# Exercise
Once the line containing "ગુજરાતી કાલ્પનિક-વિજ્ઞાન" is found, set down that line and each one after it exactly, through the end of the entries.

# Dataset entries

━━━━━━

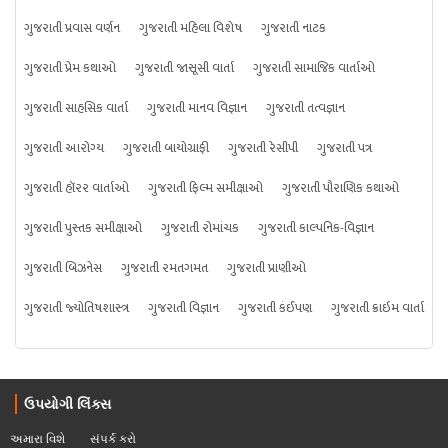
ગુજરાતી પ્રવાસ વર્ણન
ગુજરાતી મહિલા વિશેષ
ગુજરાતી નાટક
ગુજરાતી પ્રેમ કથાઓ
ગુજરાતી જાસૂસી વાર્તા
ગુજરાતી સામાજિક વાર્તાઓ
ગુજરાતી સાહસિક વાર્તા
ગુજરાતી માનવ વિજ્ઞાન
ગુજરાતી તત્વજ્ઞાન
ગુજરાતી આરોગ્ય
ગુજરાતી બાયોગ્રાફી
ગુજરાતી રેસીપી
ગુજરાતી પત્ર
ગુજરાતી હૉરર વાર્તાઓ
ગુજરાતી ફિલ્મ સમીક્ષાઓ
ગુજરાતી પૌરાણિક કથાઓ
ગુજરાતી પુસ્તક સમીક્ષાઓ
ગુજરાતી રોમાંચક
ગુજરાતી કાલ્પનિક-વિજ્ઞાન
ગુજરાતી બિઝનેસ
ગુજરાતી રમતગમત
ગુજરાતી પ્રાણીઓ
ગુજરાતી જ્યોતિષશાસ્ત્ર
ગુજરાતી વિજ્ઞાન
ગુજરાતી કંઈપણ
ગુજરાતી ક્રાઇમ વાર્તા
ઉપયોગી લિંક્સ
અમારા વિશે
સંપર્ક કરો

━━━━━━

# Answer box
ગુજરાતી કાલ્પનિક-વિજ્ઞાન
ગુજરાતી બિઝનેસ
ગુજરાતી રમતગમત
ગુજરાતી પ્રાણીઓ
ગુજરાતી જ્યોતિષશાસ્ત્ર
ગુજરાતી વિજ્ઞાન
ગુજરાતી કંઈપણ
ગુજરાતી ક્રાઇમ વાર્તા
ઉપયોગી લિંક્સ
અમારા વિશે
સંપર્ક કરો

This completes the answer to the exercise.